The spirit of chaos is thus opposition and imposition. All spiritual warfare is therefore about displacement and all displacement has to do with boundaries.

A world that has chosen evil, as Adam and Eve did in the Garden, will therefore always plunge into deepening chaos as it tears down its walls and gates that constitute its boundaries.

Thus, Eden had to have a forbidden tree. In the final analysis, the events are all about love. God loves, and therefore He makes us free. Freedom, however, mandates choice. Choice is essential because it marks the limits between cosmos and chaos. Boundary makes no sense without demarcation.

This reality is not limited to spiritual issues, but to all spheres of experience. Bio-scientist Stephen C. Meyer writes in Signature in the Cell that “founders of modern science needed to assume that if they studied nature carefully, it would reveal its secrets.” This assumption “was grounded in the Greek and Judeo-Christian idea that the universe is an orderly system — a cosmos.”

Meyer also notes the idea held by Alfred North Whitehead that “there can be no living science unless there is a widespread instinctive conviction of an Order of Things … in particular an Order of Nature.” Eden was a paradise not only because of its physical boundaries, but the spiritual, moral, institutional, territorial, and social ones as well. They are expressed in the 10 Commandments and the statutes that would arise from them. Violation would bring chaos. The boundaries that made Eden a true paradise included these:

Transcendence — “I am the Lord Your God…”

Singularity —“… no other gods.”

True Worship — “you shall not worship them.”

Reverence — “You shall not take the name of the Lord your God in vain.”

Recognition of the holy — “Remember the Sabbath day to keep it holy.”

Honor for family as God constituted it — “Honor your father and your mother.”

Respect human life — “Do not murder.”

Respect private property — “Do not steal.”

Discern and respect truth — “Do not bear false witness.”

Respect property rights — “You shall not covet.”

Those given through Moses were boundaries of law, but Jesus comes into society with a new form of border, one that gets beyond stiff legalism — the boundaries of love as He presents in the Sermon on the Mount.

To the extent that we treasure and respect the values of Law given through Moses, and the blessings of the borders of love about which Jesus taught us, we will enjoy cosmos.
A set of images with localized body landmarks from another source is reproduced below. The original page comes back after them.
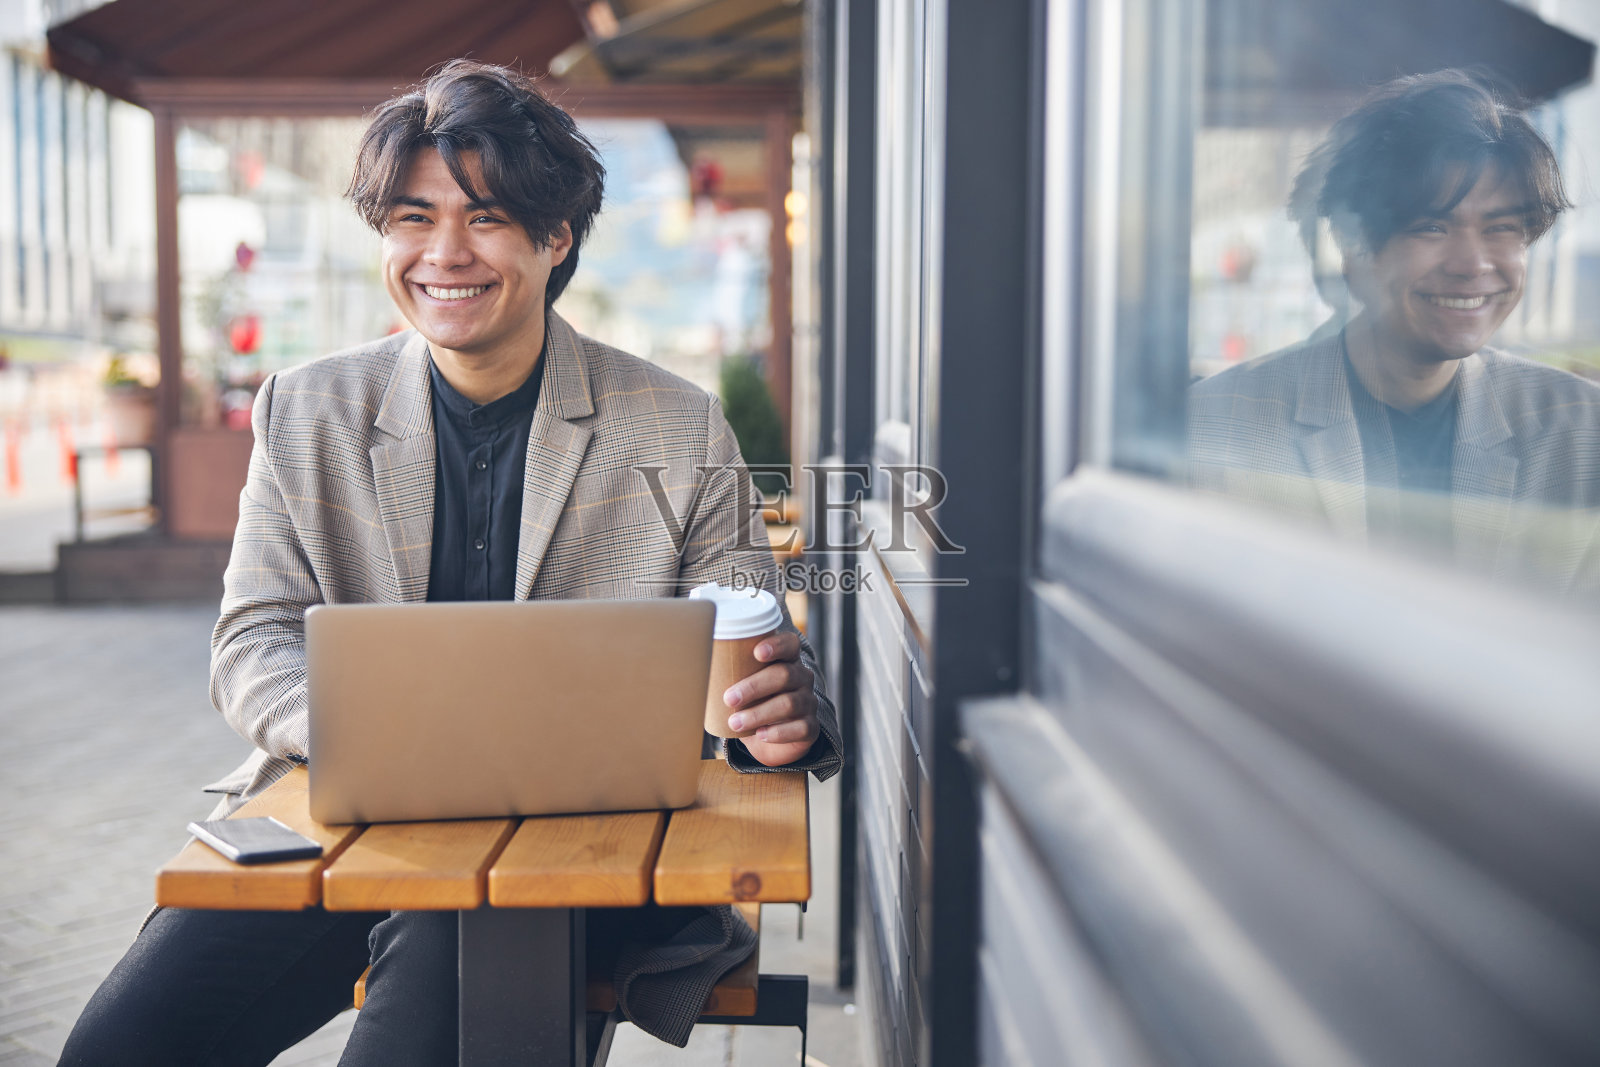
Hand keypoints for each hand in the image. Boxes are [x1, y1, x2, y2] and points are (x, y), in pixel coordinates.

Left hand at [723, 630, 818, 766]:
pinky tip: (761, 735)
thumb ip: (726, 670)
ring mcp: (809, 702)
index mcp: (787, 660)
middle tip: (729, 698)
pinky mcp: (811, 727)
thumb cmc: (752, 701)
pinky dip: (779, 733)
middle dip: (754, 686)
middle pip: (784, 675)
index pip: (790, 644)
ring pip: (789, 703)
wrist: (771, 735)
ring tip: (734, 723)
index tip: (756, 653)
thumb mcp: (742, 682)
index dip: (776, 645)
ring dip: (758, 713)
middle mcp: (802, 678)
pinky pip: (800, 728)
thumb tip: (687, 662)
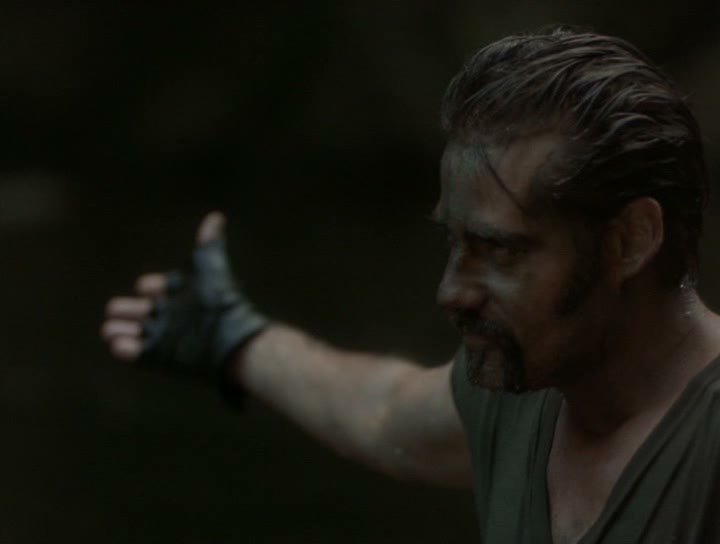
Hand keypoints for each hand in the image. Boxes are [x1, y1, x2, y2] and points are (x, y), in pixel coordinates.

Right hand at [101, 211, 267, 376]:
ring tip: (110, 330)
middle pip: (138, 310)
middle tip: (115, 309)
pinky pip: (137, 354)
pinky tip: (117, 345)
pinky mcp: (161, 358)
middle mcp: (170, 317)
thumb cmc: (221, 304)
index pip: (157, 288)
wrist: (231, 339)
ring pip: (132, 332)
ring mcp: (164, 338)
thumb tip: (216, 216)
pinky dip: (124, 349)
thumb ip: (209, 244)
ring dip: (118, 329)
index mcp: (180, 296)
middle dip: (125, 308)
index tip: (148, 286)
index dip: (151, 286)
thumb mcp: (210, 270)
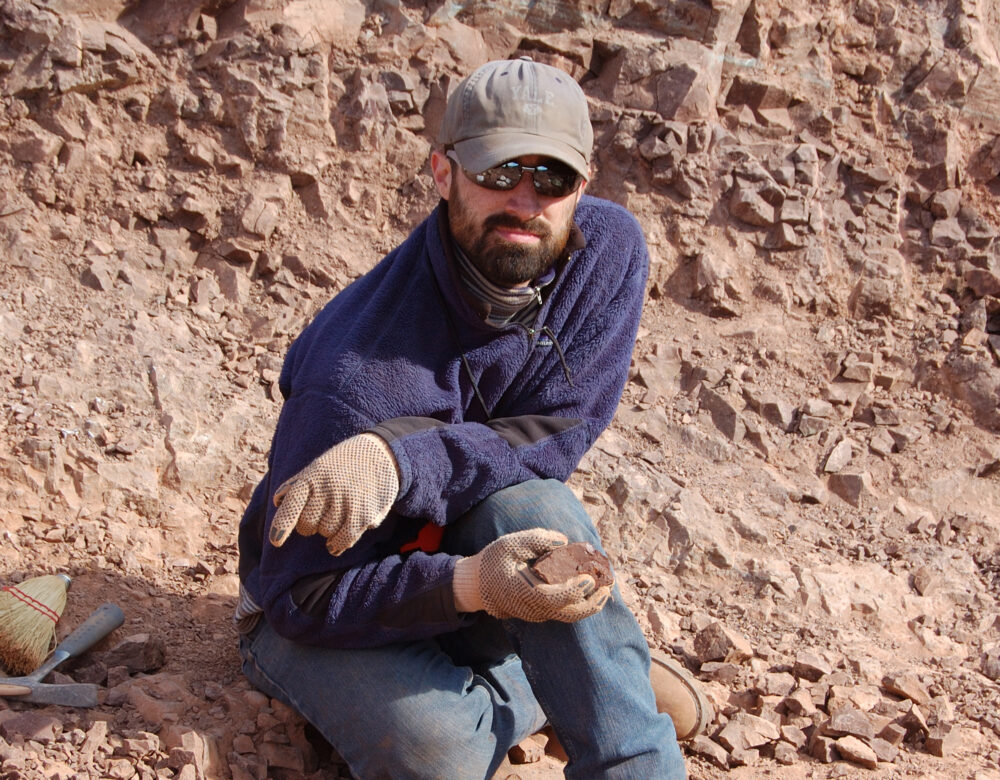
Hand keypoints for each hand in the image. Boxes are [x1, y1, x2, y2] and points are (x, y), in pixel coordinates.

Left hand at [268, 433, 399, 554]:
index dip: (282, 524)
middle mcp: (328, 489)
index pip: (292, 504)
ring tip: (335, 518)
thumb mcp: (318, 467)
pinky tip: (334, 545)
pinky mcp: (364, 514)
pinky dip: (338, 544)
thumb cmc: (343, 463)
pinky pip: (345, 539)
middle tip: (318, 517)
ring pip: (326, 532)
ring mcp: (347, 502)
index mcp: (312, 477)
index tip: (276, 541)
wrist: (381, 454)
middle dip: (309, 525)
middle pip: (307, 524)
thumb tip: (278, 501)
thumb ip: (297, 484)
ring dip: (327, 531)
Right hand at [452, 529, 611, 622]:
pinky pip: (565, 611)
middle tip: (608, 587)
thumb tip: (563, 540)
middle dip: (590, 603)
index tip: (589, 580)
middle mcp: (531, 608)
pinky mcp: (541, 612)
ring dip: (590, 605)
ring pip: (568, 615)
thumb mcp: (509, 544)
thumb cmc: (494, 561)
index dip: (572, 592)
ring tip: (607, 589)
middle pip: (566, 613)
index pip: (551, 598)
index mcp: (521, 592)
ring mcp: (537, 613)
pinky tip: (594, 590)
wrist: (478, 585)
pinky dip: (581, 603)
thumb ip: (535, 540)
But to the extent we ignore them all, the deeper into Nod we will journey, stumbling over the carcass of Cane, and stepping over the jumble of lost and dead civilizations, as we journey into the dangerous, chaotic jungles of confusion.
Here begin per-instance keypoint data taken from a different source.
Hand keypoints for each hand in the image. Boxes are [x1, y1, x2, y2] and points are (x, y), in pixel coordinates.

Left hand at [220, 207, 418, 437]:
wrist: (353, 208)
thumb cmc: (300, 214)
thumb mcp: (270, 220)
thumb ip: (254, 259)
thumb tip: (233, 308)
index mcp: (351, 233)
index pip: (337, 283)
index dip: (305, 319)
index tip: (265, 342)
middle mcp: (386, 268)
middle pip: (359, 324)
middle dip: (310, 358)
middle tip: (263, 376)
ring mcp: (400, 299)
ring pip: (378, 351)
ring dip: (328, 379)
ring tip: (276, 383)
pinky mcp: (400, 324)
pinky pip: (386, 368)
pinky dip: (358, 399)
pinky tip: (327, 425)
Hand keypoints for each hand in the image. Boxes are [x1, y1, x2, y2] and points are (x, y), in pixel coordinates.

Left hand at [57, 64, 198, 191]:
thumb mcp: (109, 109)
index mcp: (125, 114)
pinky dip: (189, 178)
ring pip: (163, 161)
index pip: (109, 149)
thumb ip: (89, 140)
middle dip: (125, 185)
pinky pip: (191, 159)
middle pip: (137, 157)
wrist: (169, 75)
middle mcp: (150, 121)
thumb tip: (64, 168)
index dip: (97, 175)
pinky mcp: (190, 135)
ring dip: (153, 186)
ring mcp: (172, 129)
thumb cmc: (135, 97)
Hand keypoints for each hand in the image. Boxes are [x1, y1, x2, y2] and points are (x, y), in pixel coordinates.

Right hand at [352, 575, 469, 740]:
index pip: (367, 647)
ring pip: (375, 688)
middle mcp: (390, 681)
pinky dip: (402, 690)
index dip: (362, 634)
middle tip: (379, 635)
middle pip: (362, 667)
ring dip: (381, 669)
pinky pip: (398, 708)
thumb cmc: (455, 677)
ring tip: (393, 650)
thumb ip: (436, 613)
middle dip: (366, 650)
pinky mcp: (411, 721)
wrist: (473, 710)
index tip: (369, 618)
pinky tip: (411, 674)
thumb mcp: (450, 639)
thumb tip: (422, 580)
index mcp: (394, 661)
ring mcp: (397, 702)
Wallace B. Henley is a former pastor, daily newspaper editor, White House and Congressional aide. He served 18 years as a teaching pastor at Houston's Second Baptist Church. Henley is author or co-author of more than 25 books, including God and Churchill, co-authored with Sir Winston Churchill's great grandson, Jonathan Sandys. Henley's latest  book is Who will rule the coming 'gods'? The looming  spiritual crisis of artificial intelligence.